Mutuelle, prélèvement à la source… Voici pourquoi votre salaire net risque de baisser en janvier
Le bulletin de paie de janvier pourrait réserver une mauvaise surprise à des millions de salariés.

Sans changement de poste ni baisse de salaire brut, le montant réellement perçu risque pourtant de diminuer. Plusieurs ajustements entrés en vigueur au 1er janvier 2026 expliquent cette différence parfois déroutante.

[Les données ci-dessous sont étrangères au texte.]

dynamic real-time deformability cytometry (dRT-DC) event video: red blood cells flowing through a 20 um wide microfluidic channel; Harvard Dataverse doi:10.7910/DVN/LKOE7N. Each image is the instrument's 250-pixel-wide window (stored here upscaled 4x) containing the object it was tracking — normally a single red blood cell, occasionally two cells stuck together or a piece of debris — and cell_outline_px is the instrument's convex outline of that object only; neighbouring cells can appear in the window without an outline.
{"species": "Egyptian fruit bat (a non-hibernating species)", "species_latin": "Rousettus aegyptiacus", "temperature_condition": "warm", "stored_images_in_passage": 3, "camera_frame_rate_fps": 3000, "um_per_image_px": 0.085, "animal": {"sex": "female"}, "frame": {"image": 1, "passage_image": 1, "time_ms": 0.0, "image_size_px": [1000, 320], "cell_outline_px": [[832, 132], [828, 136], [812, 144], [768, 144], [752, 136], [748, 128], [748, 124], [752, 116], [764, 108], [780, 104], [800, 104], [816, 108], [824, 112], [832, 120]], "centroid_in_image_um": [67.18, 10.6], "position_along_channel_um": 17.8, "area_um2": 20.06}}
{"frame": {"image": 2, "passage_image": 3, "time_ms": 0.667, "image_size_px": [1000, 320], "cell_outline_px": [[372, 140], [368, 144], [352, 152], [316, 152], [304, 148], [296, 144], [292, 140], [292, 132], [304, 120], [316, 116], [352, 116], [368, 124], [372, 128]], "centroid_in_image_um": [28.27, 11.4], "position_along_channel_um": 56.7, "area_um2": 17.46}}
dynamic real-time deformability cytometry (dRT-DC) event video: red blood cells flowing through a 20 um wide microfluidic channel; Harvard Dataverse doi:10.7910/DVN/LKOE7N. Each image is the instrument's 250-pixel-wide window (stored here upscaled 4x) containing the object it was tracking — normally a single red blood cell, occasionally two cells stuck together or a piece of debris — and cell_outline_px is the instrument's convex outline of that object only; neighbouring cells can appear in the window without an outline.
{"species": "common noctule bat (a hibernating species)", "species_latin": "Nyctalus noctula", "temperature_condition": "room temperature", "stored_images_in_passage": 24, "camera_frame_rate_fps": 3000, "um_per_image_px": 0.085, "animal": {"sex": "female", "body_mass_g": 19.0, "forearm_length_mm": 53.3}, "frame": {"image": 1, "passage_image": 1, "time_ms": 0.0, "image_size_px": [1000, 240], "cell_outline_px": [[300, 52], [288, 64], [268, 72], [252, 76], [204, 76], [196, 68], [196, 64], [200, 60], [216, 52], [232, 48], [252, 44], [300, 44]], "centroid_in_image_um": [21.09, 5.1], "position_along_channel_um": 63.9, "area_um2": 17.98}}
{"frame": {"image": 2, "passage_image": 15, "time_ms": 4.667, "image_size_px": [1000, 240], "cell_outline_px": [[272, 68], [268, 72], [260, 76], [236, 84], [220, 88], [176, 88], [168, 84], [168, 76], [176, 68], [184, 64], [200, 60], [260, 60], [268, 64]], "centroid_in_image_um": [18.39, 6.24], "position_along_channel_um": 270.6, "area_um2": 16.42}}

À la réception de la fiche de paie, certains salariés constateront une baisse inattendue de leur salaire net, sans que leur employeur n’en soit responsable. Cette diminution s’explique par une série d’augmentations appliquées depuis le début de l’année : cotisations, fiscalité et frais annexes viennent grignoter quelques euros supplémentaires chaque mois. Au total, près de 32 millions de salariés et d’agents publics pourraient être concernés par ces ajustements discrets mais bien réels.
Les mutuelles d’entreprise plus chères en 2026

Pour ceux qui bénéficient de la complémentaire santé collective de leur entreprise, la ligne dédiée à cette cotisation mérite une attention particulière. Les tarifs des mutuelles ont progressé de 5 à 6 % en moyenne depuis le 1er janvier. Cette hausse s’explique notamment par l’élargissement des soins pris en charge, le vieillissement de la population et le coût croissant des innovations médicales. Concrètement, cette évolution peut représenter une diminution de six à dix euros sur le salaire net, selon le niveau de garantie souscrit.

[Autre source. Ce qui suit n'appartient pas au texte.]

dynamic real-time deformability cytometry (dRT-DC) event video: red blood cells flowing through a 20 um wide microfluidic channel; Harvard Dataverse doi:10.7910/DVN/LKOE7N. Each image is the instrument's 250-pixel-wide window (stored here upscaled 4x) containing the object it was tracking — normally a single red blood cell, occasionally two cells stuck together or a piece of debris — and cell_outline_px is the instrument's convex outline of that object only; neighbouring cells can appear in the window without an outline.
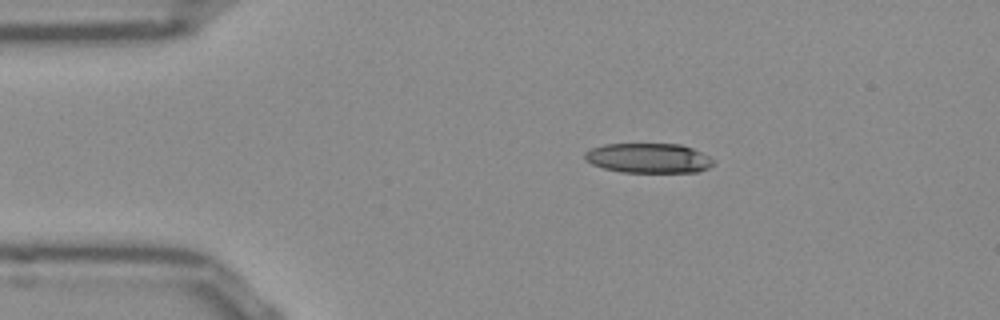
{"species": "Egyptian fruit bat (a non-hibernating species)", "species_latin": "Rousettus aegyptiacus", "temperature_condition": "room temperature", "stored_images_in_passage": 43, "camera_frame_rate_fps": 3000, "um_per_image_px": 0.085, "frame": {"image": 1, "passage_image": 1, "time_ms": 0.0, "image_size_px": [1000, 320], "cell_outline_px": [[716, 160], [708, 168], [696, 172], [620, 172], [604, 168], [592, 164], [584, 160], [584, 152], [592, 148], [604, 144], [680, 144], [692, 148]], "centroid_in_image_um": [55.1, 13.44], "position_along_channel_um": 29.9, "area_um2": 22.31}}
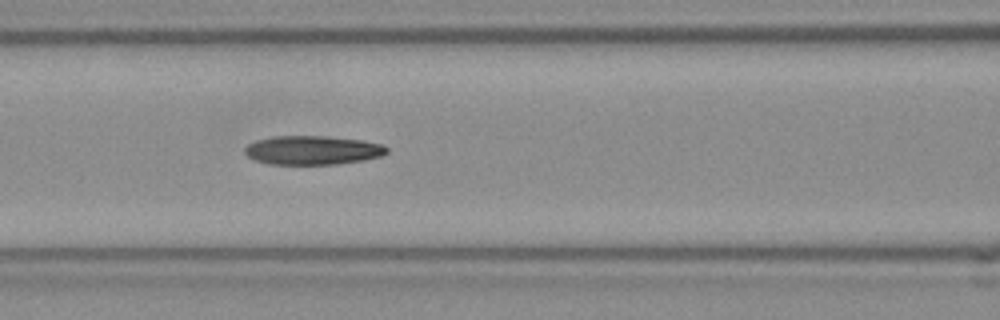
{"frame": {"image": 2, "passage_image": 13, "time_ms": 4.0, "image_size_px": [1000, 320], "cell_outline_px": [[388, 152], [380, 156], [364, 160], [336, 164], [272, 164], [256, 160], [248, 156], [244, 152], [244, 148], [248, 144], [256, 140], [272, 136], [328, 136], [364, 140], [384, 144], [388, 148]], "centroid_in_image_um": [26.6, 12.75], "position_along_channel_um": 140.0, "area_um2": 24.04}}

Le prélèvement à la source automatiquement réajusté
Autre élément susceptible d’impacter le net mensuel : le taux du prélèvement à la source. Certains contribuables avaient ajusté leur taux à la baisse en 2025. Cet ajustement temporaire a pris fin au 31 décembre, laissant place à un recalcul automatique opéré par l’administration fiscale. Basé sur les revenus déclarés l’an passé, ce nouveau taux peut être revu à la hausse, entraînant une retenue plus importante dès la paie de janvier.

Les transports en commun, une hausse qui se répercute
Les abonnements de transport constituent également un facteur d’érosion du salaire net. Si l’employeur prend en charge 50 % du coût, toute augmentation tarifaire se répercute mécaniquement sur la part restant à la charge du salarié. C’est notamment le cas du pass Navigo en Île-de-France, dont le prix mensuel a encore progressé au 1er janvier. Pour les usagers réguliers, cette différence, bien que modeste, s’ajoute aux autres hausses.